**Texte à lire**
Certes, le rapport Brahimi traite dans les moindres détails et de façon remarquable les aspects opérationnels et organisationnels susceptibles d'améliorer l'action des missions de paix, cependant, à notre humble avis, il n'en demeure pas moins que ce document nous semble incomplet, n'ayant pas réellement abordé des sujets aussi importants pour la réussite des missions de paix que sont les aspects politiques et stratégiques.

Les points forts de ce rapport concernent quatre points à savoir : les actions préventives (1), les appuis politiques (2), le déploiement rapide (3) ainsi que la solidité et la fermeté des forces d'intervention (4). Seul le premier point mérite d'être examiné dans cette section.

Deux activités sont proposées au titre des actions préventives par le Rapport Brahimi : la création d'unités de gestion de l'information et de l'analyse stratégique et l'établissement des faits dans les zones de tension à titre de mesure immédiate de prévention des crises. Ces deux actions sont certes très importantes, mais elles ne sauraient à elles seules suffire.

**Questions de compréhension**
A. Recopiez fidèlement le passage du texte sur le rapport Brahimi qui va de « Les points forts » jusqu'à « dans cette section. » inclus.
B. D'après le texte sur le rapport Brahimi, pour quelle raison ce rapport semble-t-il incomplet ? Répondez en une à trois phrases.
Les données qui suivent viennent d'une autre source que le texte sur le rapport Brahimi.

**Données enregistrées**
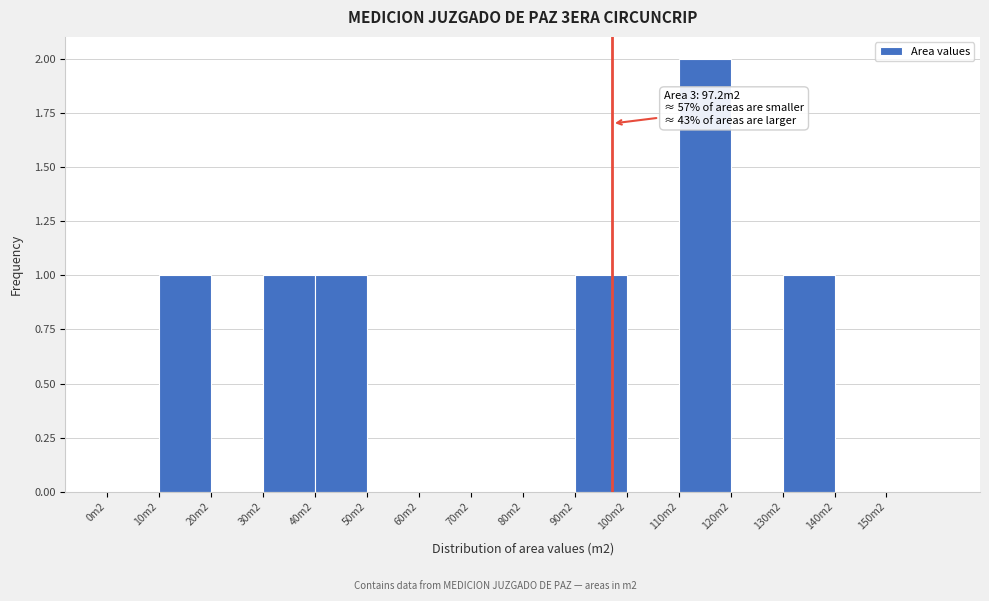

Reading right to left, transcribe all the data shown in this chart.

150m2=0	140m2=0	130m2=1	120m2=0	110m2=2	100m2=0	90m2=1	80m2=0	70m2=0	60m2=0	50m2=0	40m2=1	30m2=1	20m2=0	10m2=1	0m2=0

**Exercices corrigés**
A.
Les points forts de ce rapport concernent quatre points à savoir : les actions préventives (1), les appuis politiques (2), le déploiement rapide (3) ainsi que la solidité et la fermeté des forces d'intervention (4). Seul le premier point mérite d'être examiné dans cette section.

B. Le rapport semble incomplet parce qu'il n'a pas réellement abordé les aspects politiques et stratégiques. Ce sont pourtant des sujets très importants pour la réussite des missions de paix.